By Interacting with both the 5’ untranslated region of target mRNA and newly translated proteins, RVB2 induces ribosome pausing and realizes the inhibition of Gag protein expression. Interestingly, by competing with RVB2 to bind to Gag proteins, HIV-encoded envelope proteins can antagonize RVB2 from inhibiting Gag expression.

According to more precise analysis, the amount of envelope proteins is very low at early stages of viral gene expression. Since Gag proteins can form viral particles by themselves, the viruses produced are free from infection since they lack adequate envelope proteins. The amount of envelope proteins at this stage is unable to antagonize RVB2. With the help of endogenous RVB2, the number of viral particles decreases. Thus, the possibility of producing non-infected viruses without envelope proteins is decreased. As time goes by, the amount of envelope proteins in cells increases, thus meeting the needs of virus production and being capable of antagonizing RVB2, following that Gag expression will not be inhibited by RVB2. Thus, virus production can proceed smoothly. By making use of one inhibitory factor of host cells, HIV replicates effectively and reduces the risk of being attacked by the immune system due to producing too many non-infected particles. Prof. SHANG Hong’s group, from the First Affiliated Hospital of China Medical University in Shenyang collaborated with Prof. GAO’s group. They found a positive correlation between the RVB2 expression level and pathogenic progression of HIV, which provided strong proof for their findings.
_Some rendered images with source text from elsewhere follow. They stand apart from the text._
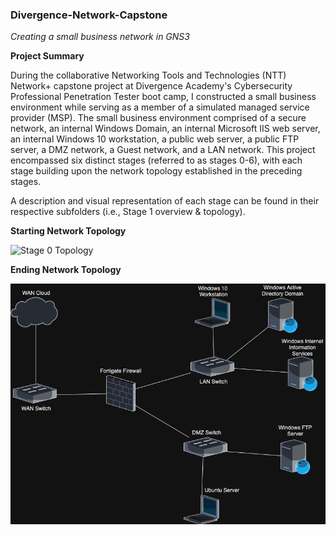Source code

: ### Divergence-Network-Capstone
*Creating a small business network in GNS3*

**Project Summary** 


During the collaborative Networking Tools and Technologies (NTT) Network+ capstone project at Divergence Academy's Cybersecurity Professional Penetration Tester boot camp, I constructed a small business environment while serving as a member of a simulated managed service provider (MSP). The small business environment comprised of a secure network, an internal Windows Domain, an internal Microsoft IIS web server, an internal Windows 10 workstation, a public web server, a public FTP server, a DMZ network, a Guest network, and a LAN network. This project encompassed six distinct stages (referred to as stages 0-6), with each stage building upon the network topology established in the preceding stages.

A description and visual representation of each stage can be found in their respective subfolders (i.e., Stage 1 overview & topology).


**Starting Network Topology**

![Stage 0 Topology](https://github.com/JWingate15/Divergence-Network-Capstone/assets/157624174/e4590802-63fd-48c4-995f-ab69ac2b0b6a)

**Ending Network Topology**

![Stage 5 Topology](https://github.com/JWingate15/Divergence-Network-Capstone/blob/main/Stage%205%20Topology.drawio.png)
Taking advantage of its own properties and the internal environment of host cells, these viruses replicate effectively and precisely, just like controlling an assembly line, whose quantity and quality are strictly monitored and controlled. These findings extend our knowledge of HIV and broaden our understanding of the interaction between host and viruses. GAO’s group will continue research in this area.